Elsewhere, the song mentions the wise men who bow before the Lord's throne, and cast their "golden crowns" at the feet of God. Revelation 4 refers to elders who worship the Lord and "lay their crowns" before Him (Revelation 4:10). "Alpha and Omega" refers to God himself (Rev. 1:8, 11; 21:6, 22:13), but also to the cries of the newborn and the dying. "Whoever is unjust… etc" is a quote from Revelation 22:11.

==Music==
The arrangement of the song is sparse (although not so much as in some of Cash's later recordings, such as "God's Gonna Cut You Down"); two guitars, piano (played in the bass register), and an electric organ.

==History==
Of the album's fifteen tracks, only three were written by Cash, with "The Man Comes Around" the sole song specifically penned for it, and the only song Cash wrote in its entirety.

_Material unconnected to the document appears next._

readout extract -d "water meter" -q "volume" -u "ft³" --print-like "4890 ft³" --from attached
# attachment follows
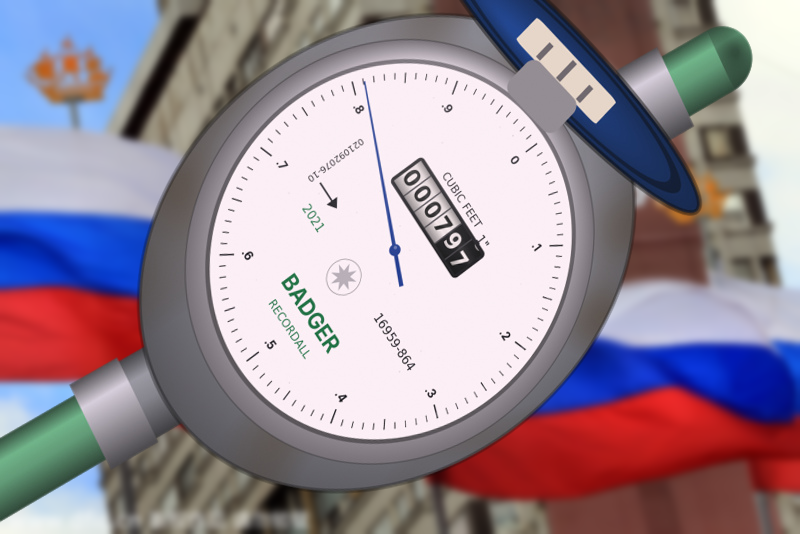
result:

The song was inspired by a dream Cash had about Queen Elizabeth II in which the Queen compared Cash to "a thorn tree in a whirlwind." Haunted by the dream, Cash became curious if the phrase was a biblical reference and eventually found a similar phrase in the Book of Job.

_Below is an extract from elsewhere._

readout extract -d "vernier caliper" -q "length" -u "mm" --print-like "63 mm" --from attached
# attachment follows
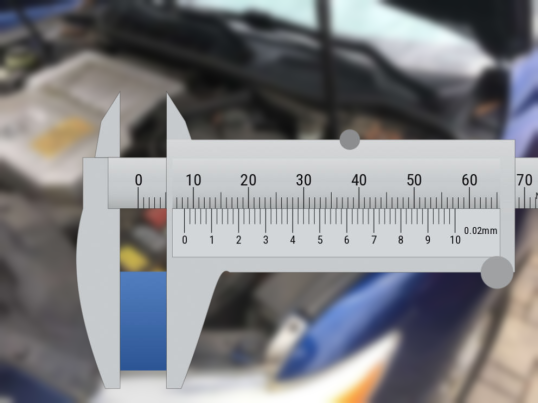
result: 8.4 mm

An alternative "early take" of the song appears on the Unearthed box set (2003) and The Legend of Johnny Cash (2005). The "Legend" version omits the spoken word intro and outro.

==Legacy==
Upon Cash's passing in 2003, Emmylou Harris remembered the song as "astounding". The song was listed as the 296th best song of the 2000s by Pitchfork. In 2025, the British band Pulp released a cover of the song as a single.

==Certifications==

| Region | Certification | Certified units/sales |
| United Kingdom (BPI) | Silver | 200,000^{‡} |
^{‡} Sales+streaming figures based on certification alone.

==In popular culture==
- The song was used during the opening credits of the 2004 remake of Dawn of the Dead.
- The song is used in the last episode of the first season of Terminator: The Sarah Connor Chronicles.
- The song was used in the ending sequence for the final episode of the 2008 miniseries Generation Kill.
- The song was used in the live-action debut trailer for the 2011 video game Operation Flashpoint: Red River.
- The song was used in the trailer and soundtrack for the 2012 film Killing Them Softly.
- The song is used over a montage of Raymond Reddington investigating and executing members of an attack against him in the eleventh episode of the first season of NBC's The Blacklist.
- The song was used during the ending credits of the movie Logan.
- The song is used in the wedding scene of the 2008 film My Best Friend's Girl.
- The song was used during the end credits of the 2003 film The Hunted, which also featured an opening credits voiceover by Cash himself.
- The song was used for the final sequence in the ninth episode of the first season of TNT's continuation of Dallas.
- The song was used in the opening sequence on season 10 episode 10 of CSI: Crime Scene Investigation "Better Off Dead".
- The song is used in the opening credits on Season 3 Episode 16 of Criminal Minds "Elephant's Memory".
- The song was used in the trailer and soundtrack for the 2022 film Father Stu.
- A parody version of the song was featured in the 2024 TV special South Park: The End of Obesity referencing the 2004 remake of Dawn of the Dead sung by Trey Parker.
- The song was used in the second trailer of the 2024 Sony's Spider-Man Universe (SSU) film Kraven the Hunter.
- The song was sung at the end of episode 4 of Young Sherlock.